In addition to all of the fun activities that senior year entails: prom, senior dances, senior awards, etc., you will be applying to college, if you are college-bound.
Hopefully, your high school has a program that will help you to explore your interests, which will help to develop your search for a major, which will help you to find the best schools for that major.
Most high schools will have a program that you can explore from ninth grade all the way through twelfth grade. If you still would like some additional resources, you can get help from the Library!
On our website, select the following from our navigation menu: Children and Teens > Pre-Teens and Teens > Online Homework Help. On the Homework Help page, scroll down to the College and Career Section.
To learn more about careers before senior year, look at Career Preparation - LearningExpress Library. There, you will be able to research careers, skills, and take a limited amount of exams. Another resource to look at is the Job & Career Accelerator - LearningExpress Library. Especially helpful are the Career Match and Explore Occupations sections. Another option would be to try taking a class in Coursera, which has university level classes.
If you still plan to take admission exams like the SAT or Advanced Placement exams in senior year, here are a couple of practice test databases that are free to you from the Library:
By senior year, you will be thinking about which college to choose. Here is a free database that can help you: College Blue Book.
If you are considering applying to multiple schools (I know of some enterprising seniors who have applied to 15 or more schools!), you might consider the Common Application.
During the summer before senior year, it is good to start practicing those college essays! Your essay will be a guide to the college as to whether you will fit on their campus or not. With the elimination of the SAT's, the essay has become even more important. College Admission Test Preparation - LearningExpress Library has a section on college essay writing.
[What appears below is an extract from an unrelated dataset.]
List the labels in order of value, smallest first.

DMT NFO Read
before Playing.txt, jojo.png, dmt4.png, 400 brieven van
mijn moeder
Financial Aid and Scholarships
October 1 is going to be an important date for you, when you are applying for financial aid. This is the day when the Free Application for Federal Student Aid (FAFSA) comes out. Try to have your parents help you out when filling out this form. You will need your family's tax return when filling out some parts of this form. An important thing to understand about the FAFSA is that you must apply from October 1 for the FOLLOWING school year. For example, from October 1, 2022, you will be providing information to FAFSA for the 2023-2024 academic year. If you have questions about the FAFSA, the Library has a database called HelpNow, which has a section for FAFSA questions. Just click on "Featured Service, Live FAFSA Help."
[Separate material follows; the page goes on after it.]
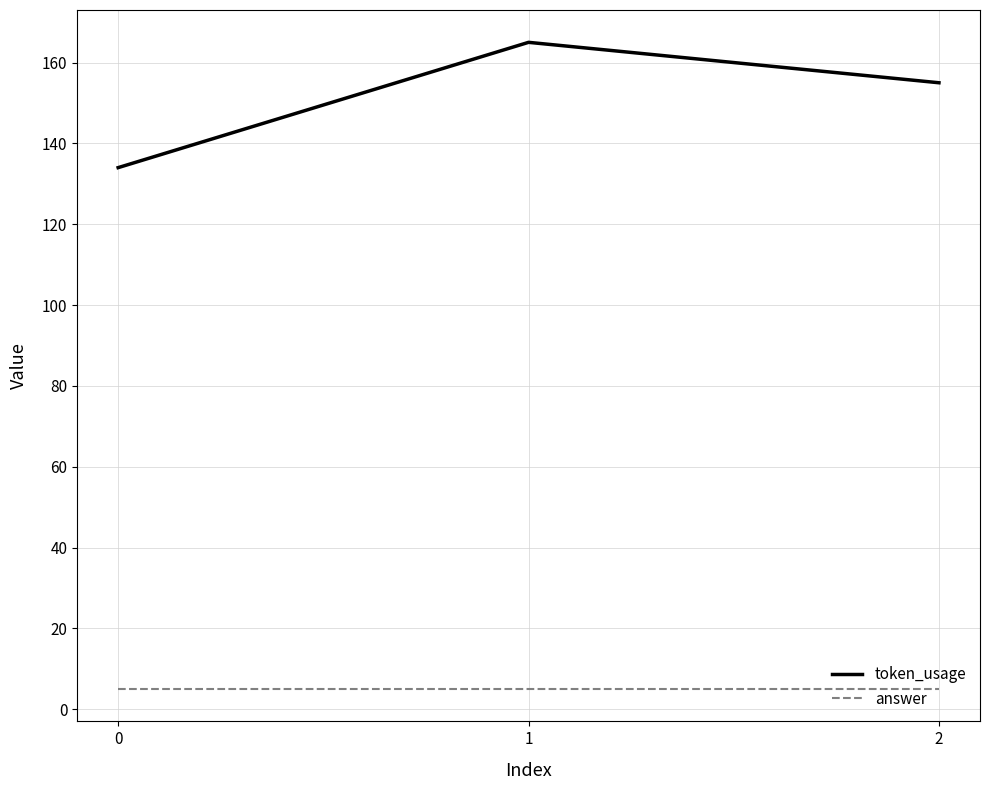

What is the average value of the answer series?

5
Some schools may still require you to fill out the College Board's CSS Profile. Filling this out at the same time as the FAFSA requires the same kind of information, so it is good to complete them around the same time.
The Library has a great resource for finding scholarships and loans: Tuition Funding Sources. Hurry, many scholarships are due in December!
Getting a national scholarship may be difficult. It is often best to try to apply to local funders. Here are just some ideas:
- Local branches of national philanthropies like Lion's Club International, Kiwanis, and Rotary International (to name a few,) may have scholarships. These organizations may have clubs at your school: Leo Club, Key Club, Interact, etc. Though students from those clubs have a good chance of winning scholarships, you still have a chance. Many seniors never apply for local scholarships!
- Your high school's guidance counselor should have a list of scholarships. This person is an invaluable resource at high school! They will also organize college visits, where you can meet school representatives!
- Your high school booster (athletic, band, etc.) may have scholarships.
- Your parent's union may have scholarships.
Like the college essays, you should practice writing scholarship essays during the summer before senior year.
Choosing Your College
Once you have applied, you may start to see acceptances or rejections. Make sure you check your email on a daily basis, once you have applied!
If you receive multiple acceptances and can't decide, then it is time to do more research:
- How much are they offering you in financial aid? Less loans and more scholarships are best!
- Is the cost of the education worth it? What is the average salary for those who graduate from that school?
- Does the school have good employer connections? You will need good connections from the university to find a position after graduation.
- Is the school safe?
- Transportation: is it difficult to get to and from the school and home?
- What do alumni say about the school?
- What are current students saying about the school?
- What is the financial endowment of the school? Is the school financially stable?
- If you can visit the school (most high schools give time allowances for this,) which did you feel happiest about?
These are just a few questions. You probably have many more! You might consider asking your guidance counselor for help!
Finally, if you are a student with disabilities, check to see if the college will provide the kind of instruction and tools that you will need. Try to connect with the college's disability office as soon as you have accepted. Your K-12 services may change!
And, of course, make sure that your high school sends your final high school transcript by your college's deadline!